New Fees – 15% increase: The USPTO has announced new fees that will become effective on September 26, 2011. These fees represent an across-the-board 15% increase for almost all PTO fees. The effective date of the fees will be applied based upon the associated underlying filing date. Thus, a new application properly filed by Express Mail on September 25, 2011 will be charged under the old regime even if it does not arrive at the USPTO until September 26. Likewise, for most other responses, the date of the certificate of mailing will be used to calculate the fees due. [Link]
New Fees – Micro Entity: A new micro entity status has been created by the AIA that provides for a 75% discount on fees for certain applicants (including universities with operating budgets of more than $1 billion). However, the USPTO has announced that the micro entity status will only become effective after it implements final regulations on the topic.

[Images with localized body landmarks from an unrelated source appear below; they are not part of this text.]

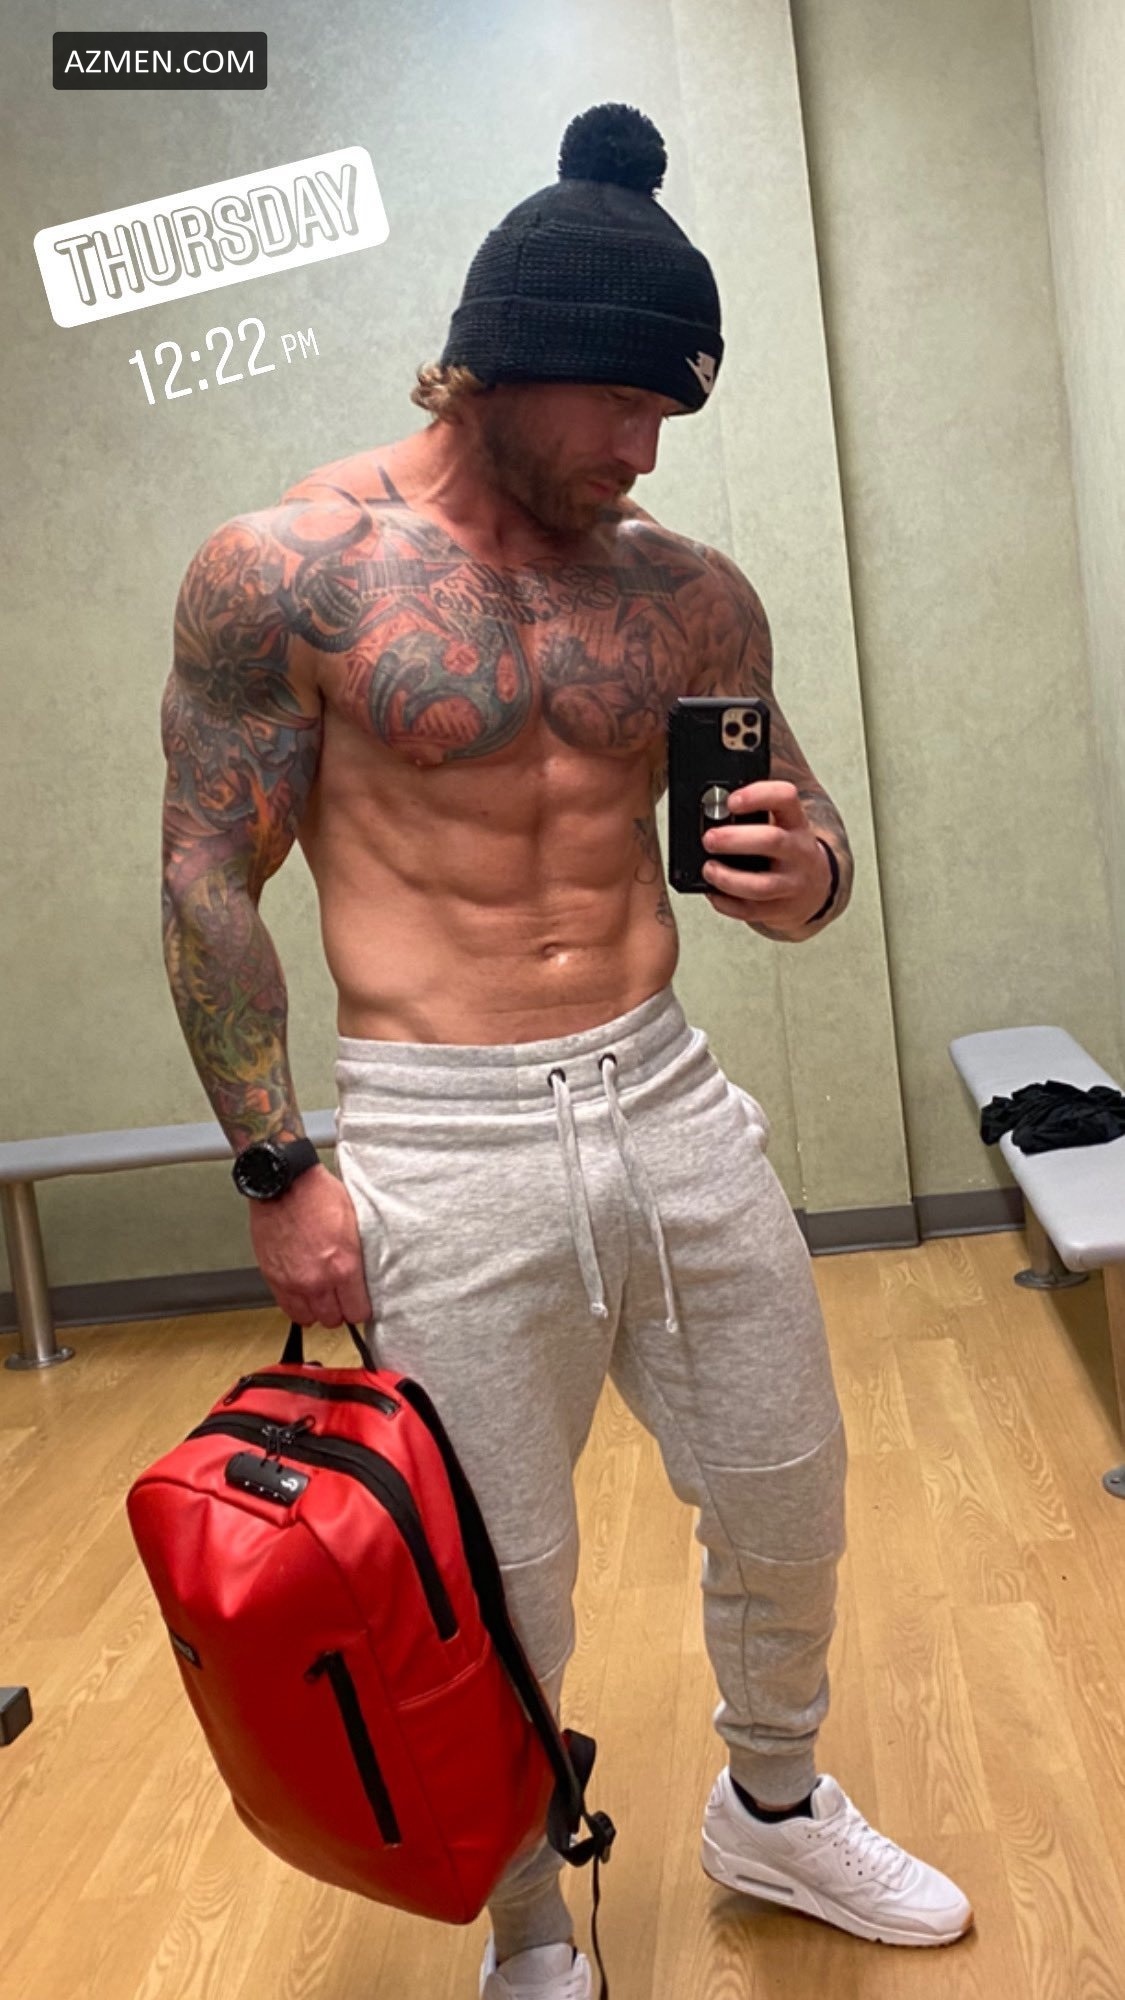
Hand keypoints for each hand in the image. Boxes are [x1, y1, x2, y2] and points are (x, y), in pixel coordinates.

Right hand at [247, 1163, 373, 1328]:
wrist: (284, 1184)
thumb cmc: (318, 1195)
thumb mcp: (354, 1224)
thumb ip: (357, 1257)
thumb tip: (362, 1276)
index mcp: (344, 1266)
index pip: (357, 1312)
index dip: (360, 1308)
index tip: (359, 1303)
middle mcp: (318, 1280)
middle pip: (333, 1319)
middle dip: (339, 1310)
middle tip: (340, 1297)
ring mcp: (293, 1282)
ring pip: (310, 1318)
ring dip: (317, 1310)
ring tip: (321, 1296)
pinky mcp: (273, 1278)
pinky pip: (288, 1308)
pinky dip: (297, 1305)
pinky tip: (303, 1294)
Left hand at [701, 781, 830, 930]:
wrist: (814, 888)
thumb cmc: (785, 850)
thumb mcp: (782, 824)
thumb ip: (754, 812)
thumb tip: (711, 802)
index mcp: (796, 822)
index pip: (785, 798)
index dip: (757, 796)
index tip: (731, 801)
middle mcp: (798, 852)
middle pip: (771, 841)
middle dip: (735, 839)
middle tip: (708, 839)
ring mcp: (792, 884)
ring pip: (761, 885)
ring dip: (728, 878)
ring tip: (708, 869)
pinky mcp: (780, 909)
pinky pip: (750, 911)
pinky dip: (726, 903)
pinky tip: (713, 892)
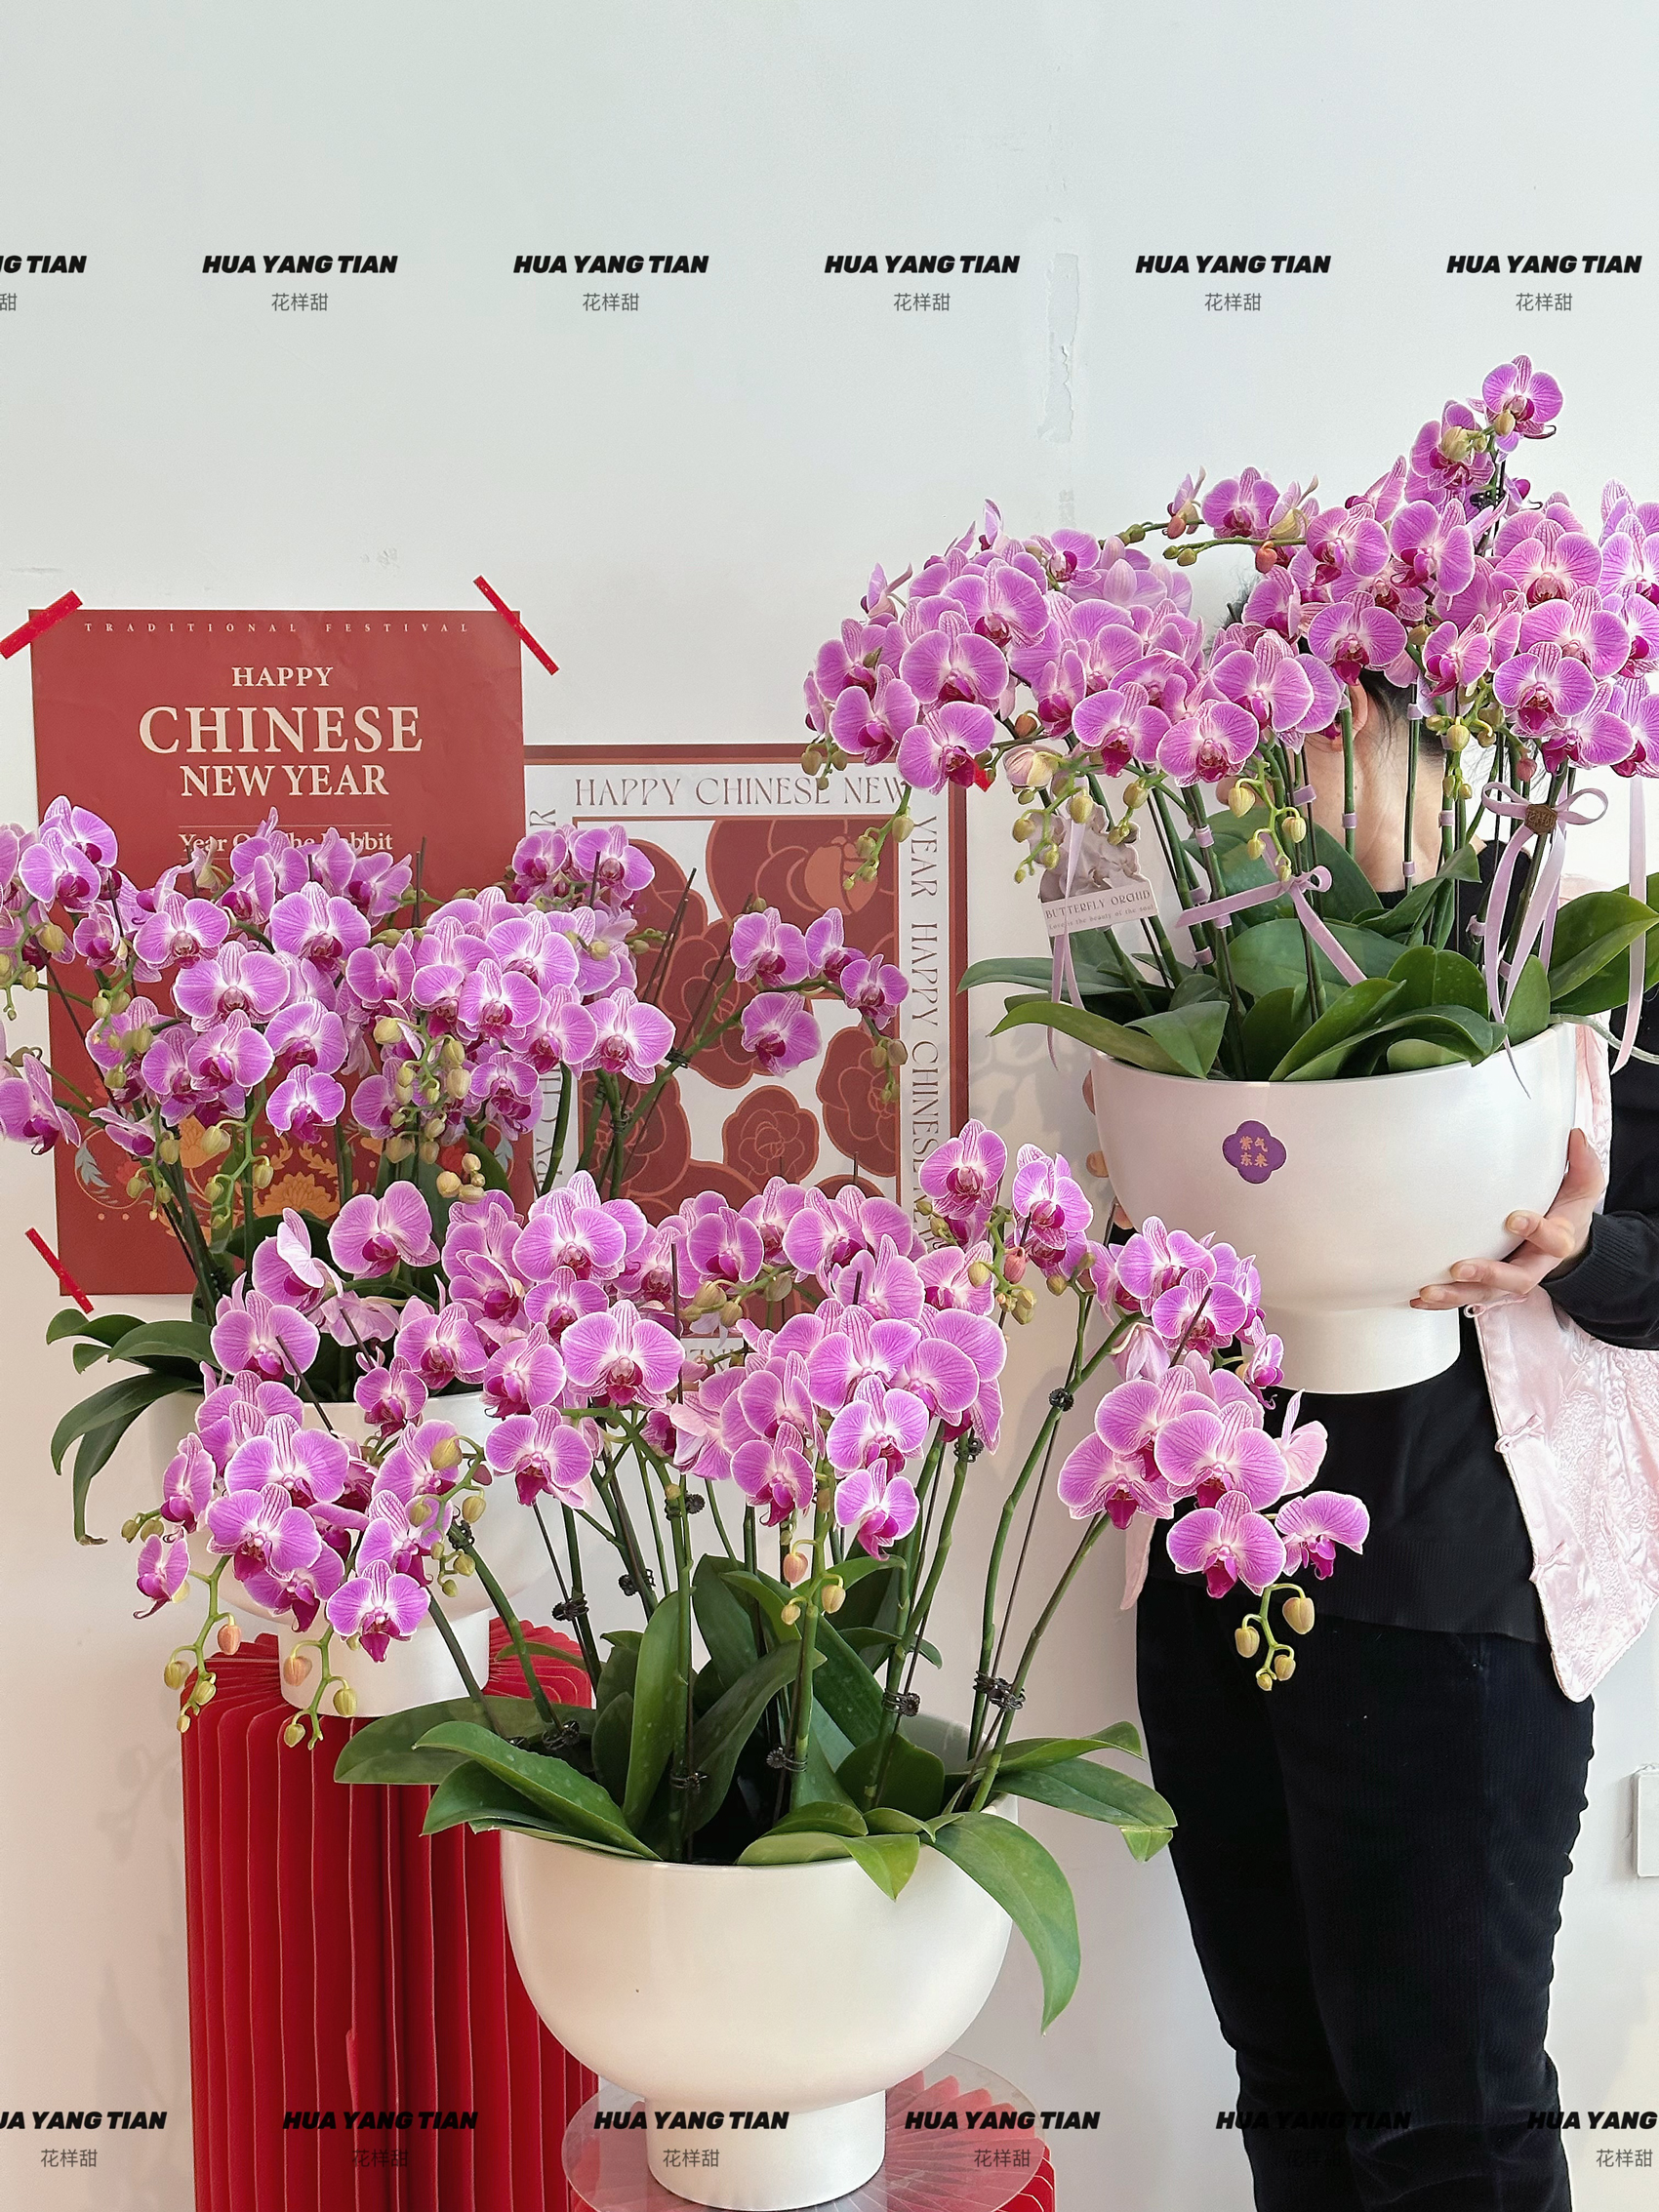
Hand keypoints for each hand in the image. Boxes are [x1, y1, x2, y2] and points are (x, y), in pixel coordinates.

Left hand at [1412, 1128, 1605, 1310]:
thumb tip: (1575, 1136)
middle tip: (1460, 1267)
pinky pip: (1466, 1296)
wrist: (1564, 1243)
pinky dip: (1443, 1300)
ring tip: (1429, 1291)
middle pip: (1516, 1280)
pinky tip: (1419, 1298)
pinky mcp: (1488, 1283)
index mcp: (1557, 1241)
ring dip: (1456, 1294)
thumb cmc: (1566, 1212)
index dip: (1536, 1231)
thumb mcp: (1582, 1188)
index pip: (1552, 1241)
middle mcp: (1533, 1264)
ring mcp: (1508, 1277)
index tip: (1515, 1218)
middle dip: (1488, 1275)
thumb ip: (1583, 1164)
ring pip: (1486, 1293)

Inter Partes Reexamination: Already effective is a new standard for initiating an inter partes reexamination. The new standard requires a showing that there is a reasonable likelihood that the requester will prevail with respect to at least one of the patent claims challenged in the request. This is a stricter standard that the old requirement of a substantial new question of patentability. The standard for ex parte reexamination remains unchanged. In one year (on September 16, 2012), the USPTO will stop accepting inter partes reexamination requests and instead move to the new inter partes review procedure. The new review proceeding will be conducted before the new Patent Trial and Appeal Board rather than before an examiner. At the one-year anniversary, new post-grant review proceedings, transitional business method review proceedings, and supplemental examination proceedings will also be implemented.
Tax Strategies: As part of the AIA, all tax strategies have been deemed to be within the prior art and therefore a tax strategy cannot be used to distinguish the claimed invention from the prior art. There are some limits so that developers of certain software can still obtain patents. This provision applies to any application now pending or yet to be filed. In his memo to examiners, Robert Bahr indicated that examiners should treat tax strategy limitations in the same way that printed matter limitations are treated under MPEP 2112.01 (III).
Human Organisms: The USPTO has taken the position that the ban on the patenting of human organisms does not change its longstanding policy in any way. Thus, under the rule a claim is not patentable if, when interpreted as a whole, it "encompasses a human being."